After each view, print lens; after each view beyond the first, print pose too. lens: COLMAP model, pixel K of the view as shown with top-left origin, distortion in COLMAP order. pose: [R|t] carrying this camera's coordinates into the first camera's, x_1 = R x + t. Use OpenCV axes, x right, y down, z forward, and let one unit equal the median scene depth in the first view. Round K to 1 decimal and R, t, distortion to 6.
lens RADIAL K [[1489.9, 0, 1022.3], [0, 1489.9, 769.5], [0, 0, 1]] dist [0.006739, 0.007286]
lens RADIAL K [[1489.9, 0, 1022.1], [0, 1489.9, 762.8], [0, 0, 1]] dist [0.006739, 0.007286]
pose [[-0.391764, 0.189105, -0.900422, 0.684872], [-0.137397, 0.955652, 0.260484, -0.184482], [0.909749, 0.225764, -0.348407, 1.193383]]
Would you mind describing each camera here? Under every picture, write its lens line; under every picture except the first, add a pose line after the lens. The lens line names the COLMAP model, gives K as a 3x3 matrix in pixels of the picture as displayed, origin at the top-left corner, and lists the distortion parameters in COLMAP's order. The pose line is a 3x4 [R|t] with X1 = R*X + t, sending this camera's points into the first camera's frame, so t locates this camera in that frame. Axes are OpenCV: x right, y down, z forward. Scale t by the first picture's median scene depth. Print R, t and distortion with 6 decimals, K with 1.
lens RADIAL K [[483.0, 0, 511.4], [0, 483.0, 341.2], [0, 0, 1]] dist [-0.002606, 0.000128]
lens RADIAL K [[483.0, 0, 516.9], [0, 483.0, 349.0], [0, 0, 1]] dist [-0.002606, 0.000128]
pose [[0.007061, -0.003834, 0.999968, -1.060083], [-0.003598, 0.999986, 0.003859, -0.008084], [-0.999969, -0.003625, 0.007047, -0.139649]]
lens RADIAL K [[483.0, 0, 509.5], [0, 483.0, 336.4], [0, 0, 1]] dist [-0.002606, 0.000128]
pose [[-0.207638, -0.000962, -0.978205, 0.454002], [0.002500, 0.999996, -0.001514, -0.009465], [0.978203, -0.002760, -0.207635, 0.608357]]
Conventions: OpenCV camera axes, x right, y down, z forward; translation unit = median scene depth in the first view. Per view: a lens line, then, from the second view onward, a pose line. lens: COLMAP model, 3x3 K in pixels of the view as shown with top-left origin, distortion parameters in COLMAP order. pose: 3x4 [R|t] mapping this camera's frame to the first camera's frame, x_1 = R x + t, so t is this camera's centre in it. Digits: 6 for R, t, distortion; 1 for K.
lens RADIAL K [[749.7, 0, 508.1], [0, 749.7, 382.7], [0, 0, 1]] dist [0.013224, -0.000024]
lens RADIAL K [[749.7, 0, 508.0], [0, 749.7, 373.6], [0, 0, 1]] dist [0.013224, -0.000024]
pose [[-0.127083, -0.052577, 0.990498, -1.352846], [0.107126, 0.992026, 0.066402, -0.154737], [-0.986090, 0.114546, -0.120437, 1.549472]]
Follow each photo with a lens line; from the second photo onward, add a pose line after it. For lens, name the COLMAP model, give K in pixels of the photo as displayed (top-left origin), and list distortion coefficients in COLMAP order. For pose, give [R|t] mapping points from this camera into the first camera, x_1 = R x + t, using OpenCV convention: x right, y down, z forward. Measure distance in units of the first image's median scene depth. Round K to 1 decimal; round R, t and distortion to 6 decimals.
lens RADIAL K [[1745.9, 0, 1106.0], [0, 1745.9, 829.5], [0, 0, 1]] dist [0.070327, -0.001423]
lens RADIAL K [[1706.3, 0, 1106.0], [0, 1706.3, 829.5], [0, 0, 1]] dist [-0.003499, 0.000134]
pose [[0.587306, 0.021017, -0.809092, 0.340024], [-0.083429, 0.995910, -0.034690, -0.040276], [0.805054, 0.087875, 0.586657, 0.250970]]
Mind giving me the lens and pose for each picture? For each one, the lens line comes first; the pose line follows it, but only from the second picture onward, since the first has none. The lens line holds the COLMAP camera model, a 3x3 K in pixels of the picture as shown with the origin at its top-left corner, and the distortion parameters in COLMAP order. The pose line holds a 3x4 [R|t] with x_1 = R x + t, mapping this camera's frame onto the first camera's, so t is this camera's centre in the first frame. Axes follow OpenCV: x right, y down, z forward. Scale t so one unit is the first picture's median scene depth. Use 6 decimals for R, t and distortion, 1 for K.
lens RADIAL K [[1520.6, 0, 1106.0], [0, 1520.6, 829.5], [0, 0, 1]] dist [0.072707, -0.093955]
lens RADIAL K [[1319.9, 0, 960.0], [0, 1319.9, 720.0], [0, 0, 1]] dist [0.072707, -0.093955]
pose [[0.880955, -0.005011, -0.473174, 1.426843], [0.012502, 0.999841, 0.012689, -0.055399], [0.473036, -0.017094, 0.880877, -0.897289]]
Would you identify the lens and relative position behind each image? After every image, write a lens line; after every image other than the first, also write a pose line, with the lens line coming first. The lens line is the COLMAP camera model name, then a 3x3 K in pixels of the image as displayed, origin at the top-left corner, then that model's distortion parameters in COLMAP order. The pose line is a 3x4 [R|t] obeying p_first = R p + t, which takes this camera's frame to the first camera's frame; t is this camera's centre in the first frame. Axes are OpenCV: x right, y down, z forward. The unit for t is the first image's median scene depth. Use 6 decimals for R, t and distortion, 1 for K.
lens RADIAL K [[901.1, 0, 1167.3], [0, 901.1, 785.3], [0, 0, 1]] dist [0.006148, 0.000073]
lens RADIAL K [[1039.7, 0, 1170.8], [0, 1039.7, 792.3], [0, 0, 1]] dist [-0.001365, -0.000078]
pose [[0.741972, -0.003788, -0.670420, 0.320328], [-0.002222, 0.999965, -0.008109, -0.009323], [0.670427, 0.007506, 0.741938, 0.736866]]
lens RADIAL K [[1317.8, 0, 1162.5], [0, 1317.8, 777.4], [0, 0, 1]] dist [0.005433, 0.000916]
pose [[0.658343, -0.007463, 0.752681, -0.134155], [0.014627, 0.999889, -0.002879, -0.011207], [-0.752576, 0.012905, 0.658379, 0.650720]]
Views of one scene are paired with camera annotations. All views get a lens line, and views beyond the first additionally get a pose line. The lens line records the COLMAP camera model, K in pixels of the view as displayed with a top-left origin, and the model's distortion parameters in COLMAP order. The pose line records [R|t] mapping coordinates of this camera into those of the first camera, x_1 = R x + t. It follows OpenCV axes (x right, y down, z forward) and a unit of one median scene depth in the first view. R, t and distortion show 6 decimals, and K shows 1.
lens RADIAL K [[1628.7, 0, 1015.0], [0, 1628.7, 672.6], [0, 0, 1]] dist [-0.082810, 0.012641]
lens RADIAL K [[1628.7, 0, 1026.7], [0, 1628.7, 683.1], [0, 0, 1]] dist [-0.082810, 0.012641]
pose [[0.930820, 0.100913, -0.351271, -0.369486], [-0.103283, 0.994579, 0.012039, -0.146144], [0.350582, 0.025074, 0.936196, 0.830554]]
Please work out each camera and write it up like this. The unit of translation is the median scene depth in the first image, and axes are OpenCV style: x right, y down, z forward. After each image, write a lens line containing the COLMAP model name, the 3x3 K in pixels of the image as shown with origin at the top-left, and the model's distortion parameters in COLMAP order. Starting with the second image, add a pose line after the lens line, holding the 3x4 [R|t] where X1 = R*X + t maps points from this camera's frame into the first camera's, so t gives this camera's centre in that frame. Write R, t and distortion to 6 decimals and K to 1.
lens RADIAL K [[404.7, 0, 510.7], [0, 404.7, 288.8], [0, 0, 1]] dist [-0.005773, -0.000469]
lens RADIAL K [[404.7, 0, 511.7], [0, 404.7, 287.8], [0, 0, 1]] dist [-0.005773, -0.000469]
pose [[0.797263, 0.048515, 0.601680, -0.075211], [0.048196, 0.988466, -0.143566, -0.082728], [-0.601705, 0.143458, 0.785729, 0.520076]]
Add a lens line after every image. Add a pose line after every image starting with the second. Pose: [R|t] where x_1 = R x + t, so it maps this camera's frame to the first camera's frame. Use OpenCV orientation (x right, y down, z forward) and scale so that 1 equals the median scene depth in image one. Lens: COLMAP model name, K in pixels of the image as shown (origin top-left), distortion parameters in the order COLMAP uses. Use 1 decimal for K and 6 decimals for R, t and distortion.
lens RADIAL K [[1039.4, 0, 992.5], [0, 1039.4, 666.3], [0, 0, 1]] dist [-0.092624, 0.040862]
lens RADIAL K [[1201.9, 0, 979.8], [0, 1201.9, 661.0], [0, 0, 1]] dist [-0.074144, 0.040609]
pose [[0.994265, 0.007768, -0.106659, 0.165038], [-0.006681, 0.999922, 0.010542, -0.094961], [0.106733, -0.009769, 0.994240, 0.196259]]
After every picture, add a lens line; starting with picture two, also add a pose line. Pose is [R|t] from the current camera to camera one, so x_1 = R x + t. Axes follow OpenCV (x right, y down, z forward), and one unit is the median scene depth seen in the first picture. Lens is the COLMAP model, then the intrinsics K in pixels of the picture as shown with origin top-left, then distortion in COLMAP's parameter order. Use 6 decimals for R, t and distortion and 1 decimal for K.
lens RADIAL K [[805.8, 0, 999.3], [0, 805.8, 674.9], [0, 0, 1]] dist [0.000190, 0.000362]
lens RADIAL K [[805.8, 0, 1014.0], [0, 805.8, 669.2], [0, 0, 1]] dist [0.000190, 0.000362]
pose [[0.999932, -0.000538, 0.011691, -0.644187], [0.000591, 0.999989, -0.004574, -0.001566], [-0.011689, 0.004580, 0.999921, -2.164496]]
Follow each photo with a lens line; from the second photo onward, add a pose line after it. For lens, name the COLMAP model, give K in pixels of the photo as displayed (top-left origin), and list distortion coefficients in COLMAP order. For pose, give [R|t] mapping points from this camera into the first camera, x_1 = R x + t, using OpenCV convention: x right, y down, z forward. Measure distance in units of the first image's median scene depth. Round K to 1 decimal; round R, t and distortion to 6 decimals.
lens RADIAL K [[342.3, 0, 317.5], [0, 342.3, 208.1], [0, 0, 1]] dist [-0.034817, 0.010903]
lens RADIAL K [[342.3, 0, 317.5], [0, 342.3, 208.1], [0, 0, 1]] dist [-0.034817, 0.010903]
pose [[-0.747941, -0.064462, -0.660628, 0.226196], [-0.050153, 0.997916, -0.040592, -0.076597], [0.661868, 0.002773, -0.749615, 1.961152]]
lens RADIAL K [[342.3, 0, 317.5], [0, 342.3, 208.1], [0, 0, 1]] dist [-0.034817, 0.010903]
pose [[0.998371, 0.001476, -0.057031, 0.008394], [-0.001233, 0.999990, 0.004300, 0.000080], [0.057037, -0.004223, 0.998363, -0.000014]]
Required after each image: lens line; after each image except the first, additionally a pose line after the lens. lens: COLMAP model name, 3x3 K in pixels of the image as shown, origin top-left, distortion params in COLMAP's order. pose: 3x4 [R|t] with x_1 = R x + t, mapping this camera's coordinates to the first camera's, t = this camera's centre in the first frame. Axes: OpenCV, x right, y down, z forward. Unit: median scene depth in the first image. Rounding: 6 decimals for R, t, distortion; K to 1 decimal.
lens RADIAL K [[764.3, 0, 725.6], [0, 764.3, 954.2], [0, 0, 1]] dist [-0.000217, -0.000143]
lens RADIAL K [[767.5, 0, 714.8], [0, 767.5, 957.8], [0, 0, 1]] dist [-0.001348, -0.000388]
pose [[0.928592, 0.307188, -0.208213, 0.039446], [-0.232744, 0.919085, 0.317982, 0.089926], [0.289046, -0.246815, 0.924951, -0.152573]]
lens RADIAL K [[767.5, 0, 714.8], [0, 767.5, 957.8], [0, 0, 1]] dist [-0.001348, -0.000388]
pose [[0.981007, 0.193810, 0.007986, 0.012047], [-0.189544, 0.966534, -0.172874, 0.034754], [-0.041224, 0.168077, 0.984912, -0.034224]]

----

- **Problem to solve**: Retype the listing lines without changes, beginning at the line that has "After every picture, add" and stopping after the line that has "669.2], [0, 0, 1]] dist [0.000190, 0.000362]".

- **Response to the exercise**:
After every picture, add a lens line; starting with picture two, also add a pose line. Pose is [R|t] from the current camera to camera one, so x_1 = R x + t. Axes follow OpenCV (x right, y down, z forward), and one unit is the median scene depth seen in the first picture. Lens is the COLMAP model, then the intrinsics K in pixels of the picture as shown with origin top-left, then distortion in COLMAP's parameter order. Use 6 decimals for R, t and distortion and 1 decimal for K.
lens RADIAL K [[805.8, 0, 999.3], [0, 805.8, 674.9], [0, 0, 1]] dist [0.000190, 0.000362]
lens RADIAL K [[805.8, 0, 1014.0], [0, 805.8, 669.2], [0, 0, 1]] dist [0.000190, 0.000362]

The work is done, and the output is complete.